1Graduate School of Biology-Oriented Science and Technology, Kindai University, 930 Nishimitani, Kinokawa,Wakayama, 649-6493 Japan
2Department of Thoracic and Cardiovascular Surgery, Wakayama Medical University,811-1 Kimiidera, Wakayama,Wakayama, 641-8509 Japan
3Department of Cardiovascular Medicine Wakayama Medical University,811-1 Kimiidera, Wakayama, Wakayama, Japan
4Faculty of Biology-Oriented Science and Technology, Kindai University, 930 Nishimitani, Kinokawa, Wakayama, 649-6493 Japan
ABSTRACT
A common repair for acute type A aortic dissection is anastomosis to replace the ascending aorta and hemi arc. Prior to the replacement, to obliterate the false lumen, the Bio glue is applied inside of the false lumen to reinforce the fragile nature of the disrupted aortic tissue. However, Bio glue has cytotoxicity which can damage fragile aortic tissue and cause re-dissection in long term due to its aldehyde compounds. On the other hand, microneedles have been researched for many decades as a transdermal drug delivery system.

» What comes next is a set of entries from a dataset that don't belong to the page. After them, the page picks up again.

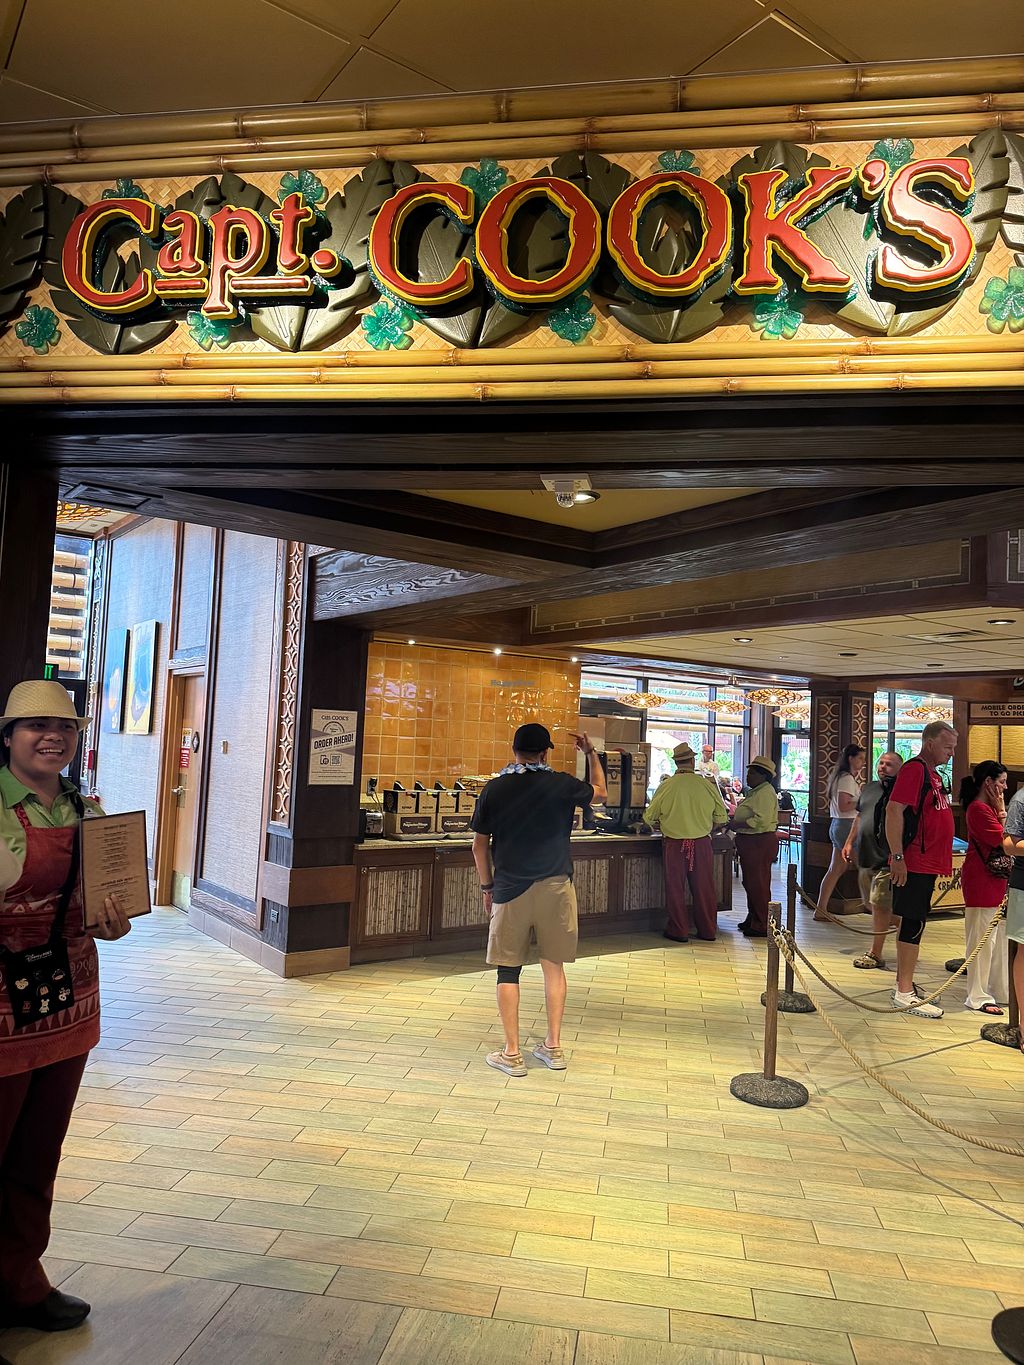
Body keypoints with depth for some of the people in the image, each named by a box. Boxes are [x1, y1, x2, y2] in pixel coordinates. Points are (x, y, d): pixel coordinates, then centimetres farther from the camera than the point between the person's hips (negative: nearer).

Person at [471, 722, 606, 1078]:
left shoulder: (495, 789, -2)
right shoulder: (562, 785, -3)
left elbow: (480, 844, 2)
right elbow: (600, 794, 17)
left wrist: (487, 885, 13)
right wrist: (591, 753, 27)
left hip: (510, 888, -1)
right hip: (555, 886, 1)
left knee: (508, 970, 6)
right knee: (554, 965, 12)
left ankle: (511, 1054, 10)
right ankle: (554, 1047, 20)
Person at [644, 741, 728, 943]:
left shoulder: (667, 785, -8)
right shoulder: (707, 785, -5)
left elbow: (649, 817, 1)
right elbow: (722, 817, 4)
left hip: (674, 843, -1)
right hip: (701, 842, 1)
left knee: (675, 888, 9)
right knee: (703, 888, 12)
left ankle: (679, 930, 15)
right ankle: (707, 930, 22)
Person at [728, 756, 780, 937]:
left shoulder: (765, 793, -16)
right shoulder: (755, 792, 17)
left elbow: (760, 820, -26)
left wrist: (736, 824, -20)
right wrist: (734, 819, 9)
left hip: (760, 843, -11)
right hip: (751, 842, 11)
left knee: (758, 884, -5)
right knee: (750, 883, 17)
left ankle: (762, 926, 3)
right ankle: (752, 919, 28)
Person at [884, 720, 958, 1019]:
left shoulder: (933, 774, 16)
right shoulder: (914, 769, -14)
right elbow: (894, 810, -22)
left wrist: (941, 862, 22)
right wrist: (897, 857, -26)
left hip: (927, 863, 10)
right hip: (914, 863, -10)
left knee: (913, 924, 16)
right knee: (913, 925, -5)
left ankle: (903, 984, 26)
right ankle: (905, 994, 1)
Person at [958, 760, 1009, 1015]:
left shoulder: (989, 807, 15)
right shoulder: (978, 808, -16)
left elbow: (1004, 838, 10)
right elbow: (1004, 840, -19)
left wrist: (1000, 809, 1)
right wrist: (1001, 810, -11)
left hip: (996, 881, 10)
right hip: (982, 882, -10)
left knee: (1000, 937, 17)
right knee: (982, 939, -2)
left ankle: (1000, 990, 29)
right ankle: (978, 997, 7)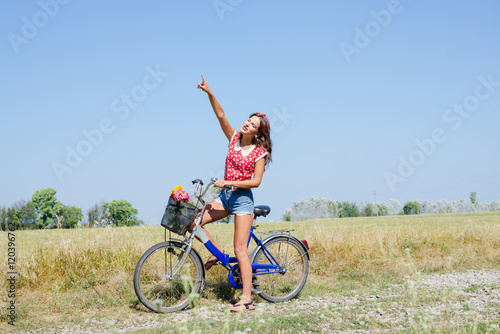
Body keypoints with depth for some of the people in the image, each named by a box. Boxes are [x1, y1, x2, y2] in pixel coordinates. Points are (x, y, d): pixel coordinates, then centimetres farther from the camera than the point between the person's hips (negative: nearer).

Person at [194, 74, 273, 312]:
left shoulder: (259, 152, -9)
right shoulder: (234, 138, 4)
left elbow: (256, 181, -16)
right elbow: (221, 115, -6)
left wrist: (228, 182, -21)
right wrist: (209, 93, -18)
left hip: (243, 199, -6)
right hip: (225, 196, 6)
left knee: (240, 250, -8)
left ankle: (246, 299, -4)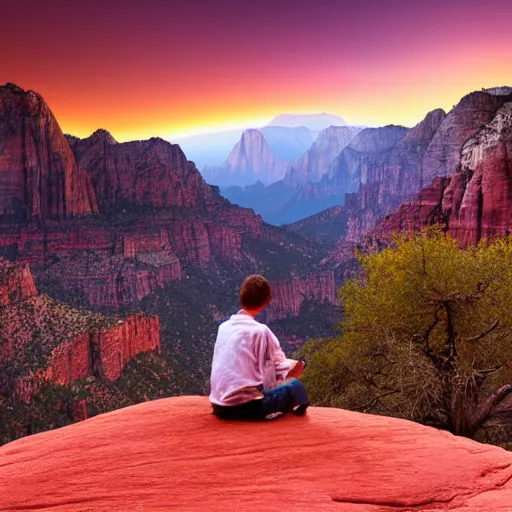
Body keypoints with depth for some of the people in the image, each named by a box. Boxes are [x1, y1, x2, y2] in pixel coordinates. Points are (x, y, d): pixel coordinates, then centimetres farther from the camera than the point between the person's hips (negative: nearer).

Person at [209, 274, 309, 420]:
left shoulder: (223, 326, 10)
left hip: (219, 406, 6)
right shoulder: (260, 330, -8)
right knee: (295, 386, 13)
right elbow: (282, 369, -2)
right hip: (247, 406, -6)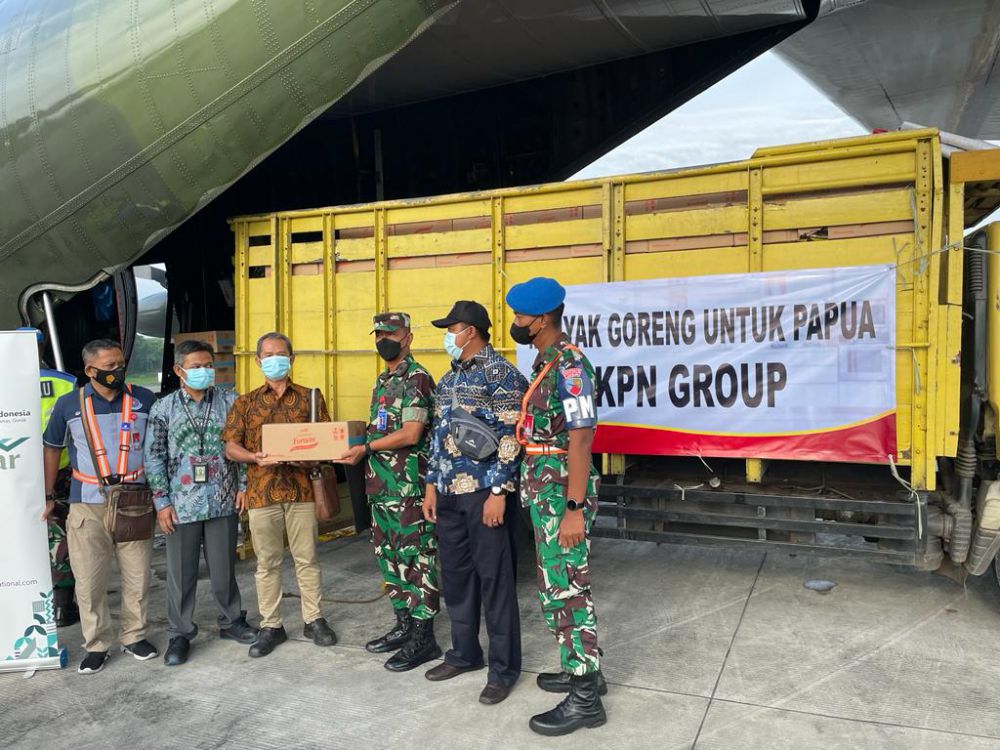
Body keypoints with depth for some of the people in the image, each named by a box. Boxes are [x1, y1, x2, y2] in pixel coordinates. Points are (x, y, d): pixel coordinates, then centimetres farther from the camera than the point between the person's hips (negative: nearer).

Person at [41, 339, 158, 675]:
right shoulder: (69, 405, 0)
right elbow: (52, 448, 12)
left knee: (138, 577, 7)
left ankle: (134, 636, 25)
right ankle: (97, 645, 21)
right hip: (88, 505, 0)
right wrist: (48, 495, 11)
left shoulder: (143, 400, -1)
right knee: (89, 581, 5)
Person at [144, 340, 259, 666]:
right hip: (182, 505, 0)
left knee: (224, 567, 11)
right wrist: (161, 502, -4)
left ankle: (231, 622, 30)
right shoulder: (163, 408, 0)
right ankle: (179, 635, 23)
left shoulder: (230, 402, 1)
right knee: (181, 572, 8)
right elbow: (154, 458, 0)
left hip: (223, 502, 1)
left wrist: (244, 485, 0)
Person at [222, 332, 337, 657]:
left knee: (307, 559, 8)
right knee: (267, 563, 9)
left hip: (302, 491, 0)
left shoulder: (310, 398, 7)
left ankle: (314, 619, 21)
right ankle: (270, 626, 21)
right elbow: (231, 447, 4)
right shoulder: (246, 402, 8)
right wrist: (255, 457, -16)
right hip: (261, 493, 1)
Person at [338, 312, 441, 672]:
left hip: (409, 486, -10)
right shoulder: (383, 380, 17)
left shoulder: (416, 378, -11)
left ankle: (423, 636, 7)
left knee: (415, 559, -2)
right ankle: (404, 625, 28)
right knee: (389, 557, 15)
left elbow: (410, 434, -19)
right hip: (381, 486, 10)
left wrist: (366, 447, -15)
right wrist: (354, 441, 9)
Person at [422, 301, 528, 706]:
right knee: (455, 574, 15)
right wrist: (432, 485, 14)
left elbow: (510, 438, -15)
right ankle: (464, 652, 31)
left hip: (484, 492, -8)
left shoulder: (500, 373, -10)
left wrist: (498, 492, -18)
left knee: (494, 579, 1)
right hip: (450, 493, 8)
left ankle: (504, 667, 14)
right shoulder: (449, 377, 15)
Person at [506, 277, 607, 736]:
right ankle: (582, 669, 32)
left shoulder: (568, 365, -18)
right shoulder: (545, 361, 12)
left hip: (561, 494, -10)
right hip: (545, 491, 10)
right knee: (559, 585, 18)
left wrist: (575, 508, -24)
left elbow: (581, 439, -23)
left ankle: (585, 698, 10)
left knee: (566, 590, -2)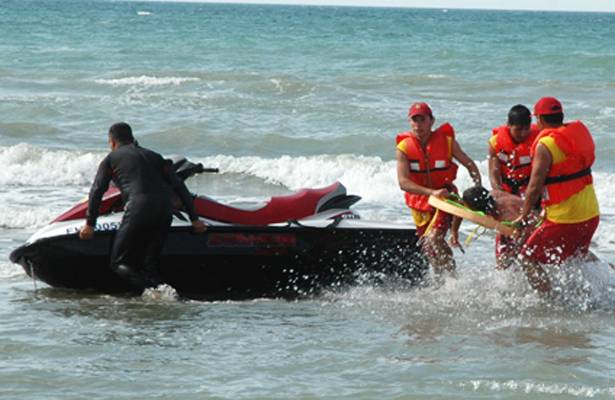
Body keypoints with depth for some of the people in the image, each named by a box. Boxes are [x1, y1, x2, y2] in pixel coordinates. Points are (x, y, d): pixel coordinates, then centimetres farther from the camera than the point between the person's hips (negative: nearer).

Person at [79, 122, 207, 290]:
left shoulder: (111, 159, 17)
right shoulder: (154, 156, 26)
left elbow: (96, 191, 7)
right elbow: (179, 187, 19)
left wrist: (89, 224, 10)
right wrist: (194, 219, 18)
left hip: (138, 210, -5)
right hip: (164, 212, 5)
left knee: (120, 264, 1)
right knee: (149, 265, 12)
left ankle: (150, 289, -22)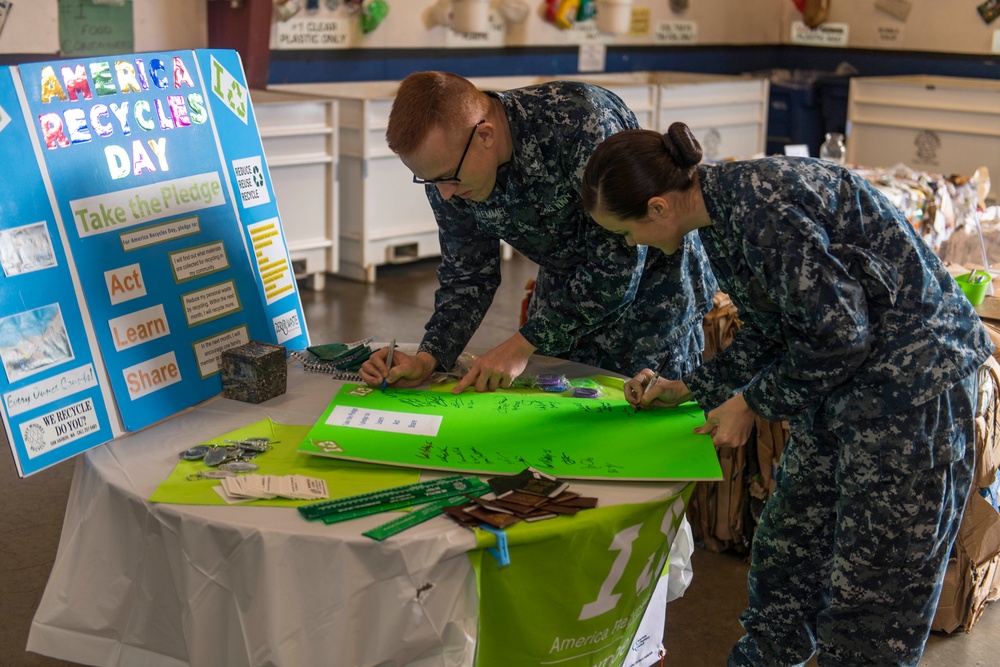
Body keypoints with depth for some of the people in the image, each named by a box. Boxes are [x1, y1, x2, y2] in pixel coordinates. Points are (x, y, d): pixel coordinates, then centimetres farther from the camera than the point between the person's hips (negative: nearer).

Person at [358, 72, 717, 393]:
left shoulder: (580, 121, -36)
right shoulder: (447, 162, -15)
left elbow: (618, 264, -32)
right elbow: (467, 276, -4)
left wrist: (524, 344, -28)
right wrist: (428, 359, -21)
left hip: (650, 275, -5)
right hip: (565, 285, 5)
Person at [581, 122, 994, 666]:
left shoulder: (758, 205, -24)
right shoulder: (720, 217, 6)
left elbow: (838, 331, -23)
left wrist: (751, 402, -11)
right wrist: (688, 389, 18)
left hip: (912, 373, -10)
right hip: (839, 378, 10)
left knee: (872, 589, -2)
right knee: (784, 551, 17)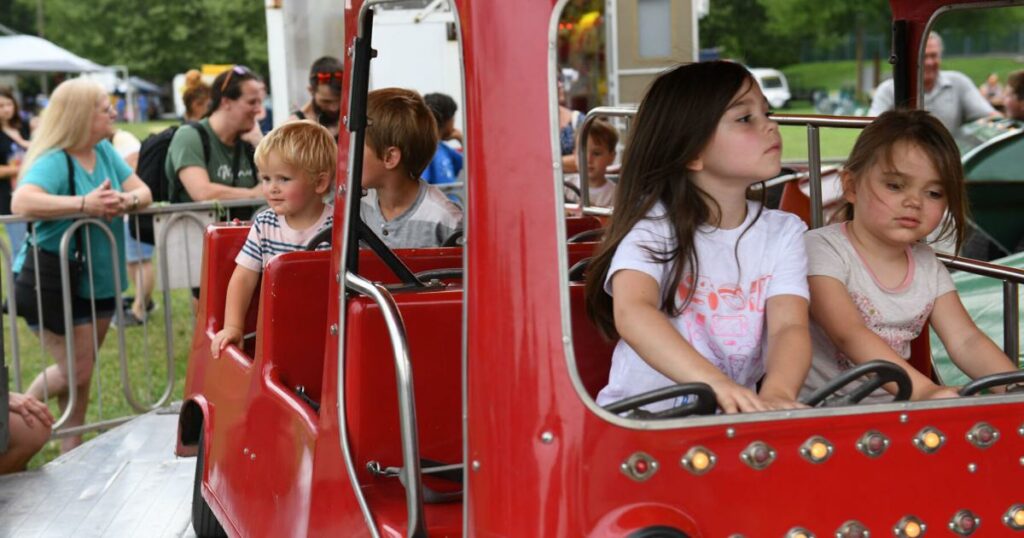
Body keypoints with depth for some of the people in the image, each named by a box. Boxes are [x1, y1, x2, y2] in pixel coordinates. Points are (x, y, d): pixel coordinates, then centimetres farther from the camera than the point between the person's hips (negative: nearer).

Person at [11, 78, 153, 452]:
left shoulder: (104, 152, 4)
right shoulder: (53, 161, -20)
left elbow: (143, 192, -1)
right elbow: (22, 201, -37)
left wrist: (127, 201, -25)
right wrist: (83, 204, -42)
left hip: (98, 281, 7)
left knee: (82, 370, 13)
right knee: (76, 371, -4)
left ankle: (72, 450, 25)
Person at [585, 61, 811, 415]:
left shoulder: (783, 233, 6)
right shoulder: (654, 224, -5)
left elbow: (789, 326, -10)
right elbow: (632, 312, -24)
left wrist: (777, 394, -33)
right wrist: (716, 383, -41)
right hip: (640, 413, -3)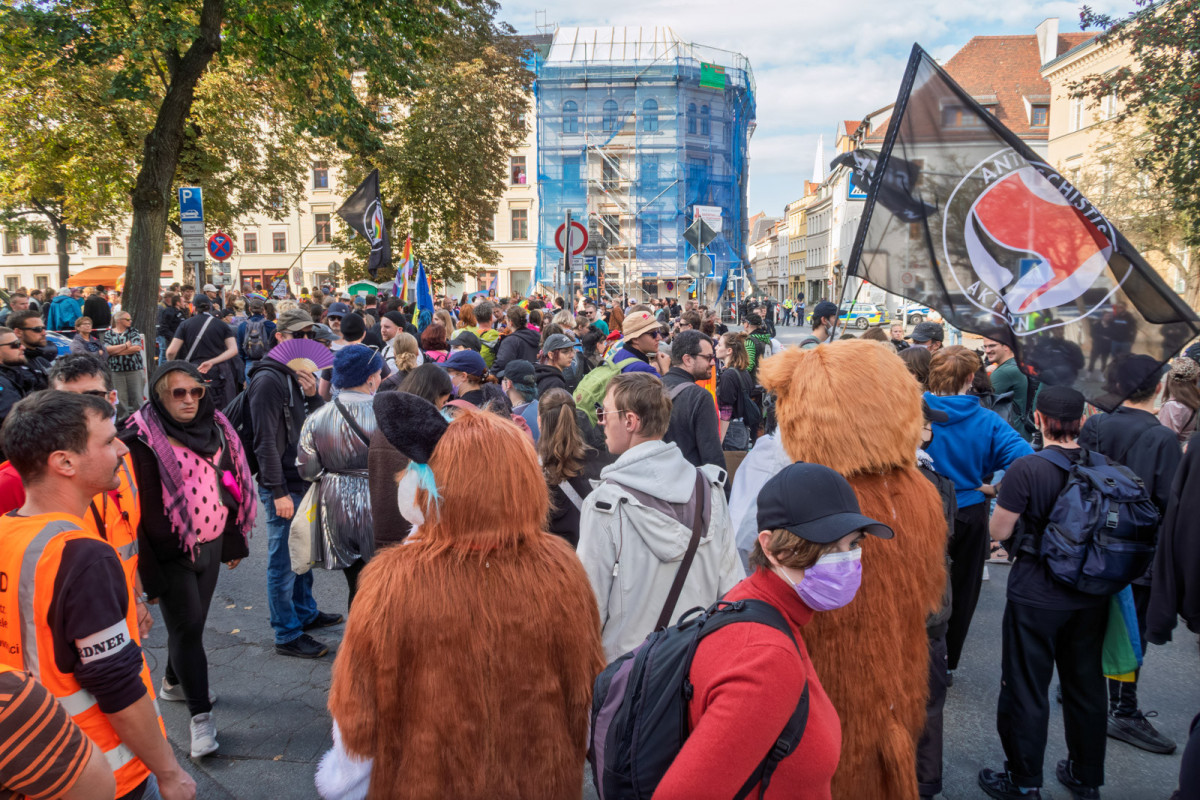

Dissolving or coated microneedle patches provide low-cost, rapid, pain-free, and direct way to deliver drugs into the dermal layer. From entirely different prospective, we previously reported that a biodegradable micro-needled mesh sheet (MNMS) to be a promising candidate of intracorporal topical hemostasis device that replace tissue-derived biomaterial to avoid a latently risk of infection. However, the MNMS, made with poly lactic acid (PLA), was required to improve its poor adhesion to soft tissue. Here we focused on North American porcupines’ specialized barbs from a biomimetic point of view. The geometry of the barbs enables easy penetration and superior tissue adhesion. In this study, inspired by the barbs of North American porcupine, we developed a MNMS as an artificial tunica media made with biodegradable material to replace Bio glue in cardiovascular surgeries. The geometry of the supporting structure of the microneedles was designed to be compliant enough to fit soft tissue. The master mold of the MNMS was designed and modeled on a 3D CAD software (Fusion 360, Autodesk), and printed by an ultra-high resolution SLA 3D printer (SONIC MINI 8K, phrozen). A negative mold of the photocurable resin microstructure was obtained by silicone elastomer (Sylgard 184, Dow Corning) casting. A PLA mesh sheet with specialized mesh pattern was printed by using a FDM 3D printer (Pro2, RAISE). The final product, MNMS of PLA, was formed by heat imprinting of the PLA mesh sheet onto the elastomer female mold that has the microneedles and supporting structure relief pattern. Adhesive properties of MNMSs to Parafilm was examined by 90° peel test. As a result, the biomimetic geometry of the microneedle, inspired by the barbs of North American porcupine, improved the MNMS adhesion to parafilm up 70%. These findings should serve as the basis for the development of biodegradable MNMS to replace Bio glue in cardiovascular surgeries.
Keywords: Type A aortic dissection, Artificial tunica media, Biodegradable microneedle.